I am using the brites :cry:  and there in dark boxers in dark cupboard :cry: , all my soap crayons are wrecked :evil: 

Kristie


----------



## Tabitha (May 24, 2009)

OK, is it possible the fragrances you used contained vanilla? If so it is the vanilla that is changing your colors, making them muddy or muted.

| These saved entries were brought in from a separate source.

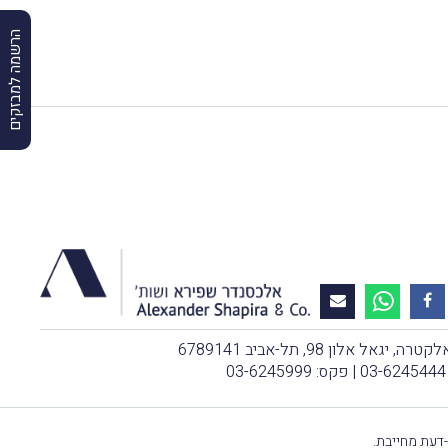
הרשמה למבזקים
, יגאל אלון 98, תל-אביב 6789141
03-6245444
| פקס: 03-6245999
-דעת מחייבת.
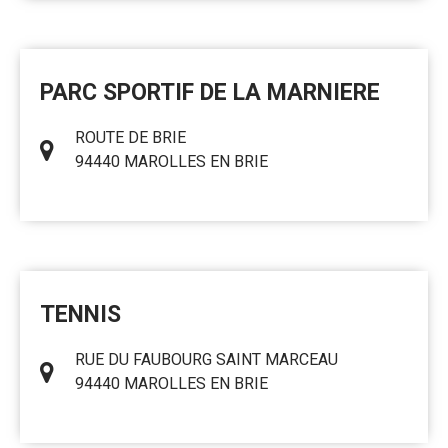
PARC SPORTIF DE LA MARNIERE
ROUTE DE BRIE
94440 MAROLLES EN BRIE
TENNIS
RUE DU FAUBOURG SAINT MARCEAU
94440 MAROLLES EN BRIE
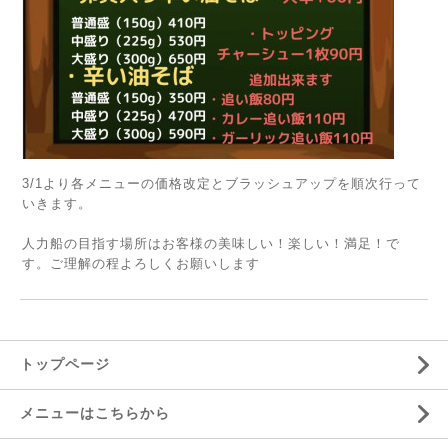
3/1より各メニューの価格改定とブラッシュアップを順次行って
いきます。
人力船の目指す場所はお客様の美味しい！楽しい！満足！で
す。ご理解の程よろしくお願いします
トップページ
メニューはこちらから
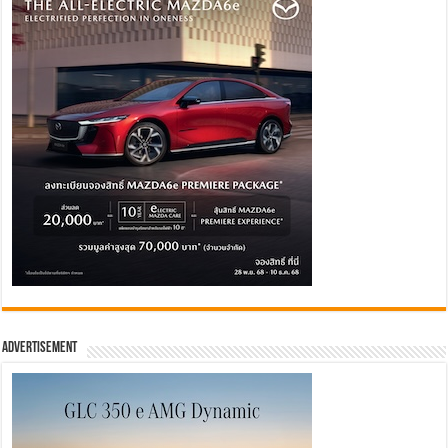
Advertisement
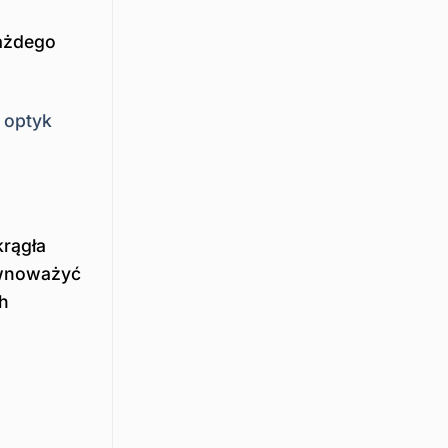
każdego
optyk
krągła
ównoważyć
ch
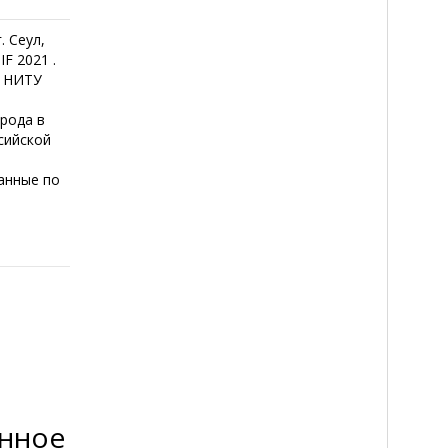
. Сеул,
F 2021 .
. НИТУ
рода в
сийской
анные по
онное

Any cake, cookie, rootbeer, icecream, berries & cream, etc type scents will have vanilla in them as a sweetener.


----------



## OceanGirl-3 (May 24, 2009)

Note to self READ first   *runs hides*

Performance in M&P Soap: smells great, but discolours soap brown 
OOPS that's why :roll: 

Thanks Tabitha

Kristie


----------



## topcat (May 24, 2009)

Oh Kristie.....so _embrace_ the brown tones and decide that is just how you meant them to be.  

Tanya


----------



## OceanGirl-3 (May 24, 2009)

I just went made a beautiful blue curl cupcake lets hope it won't go brown well at least then call it chocolate


----------



## bombus (May 25, 2009)

OceanGirl-3 said:
			
		

> I just went made a beautiful blue curl cupcake lets hope it won't go brown well at least then call it chocolate



There ya go! melt those crayons down and make 'em chocolate brown!
(boy, is that frustrating)


----------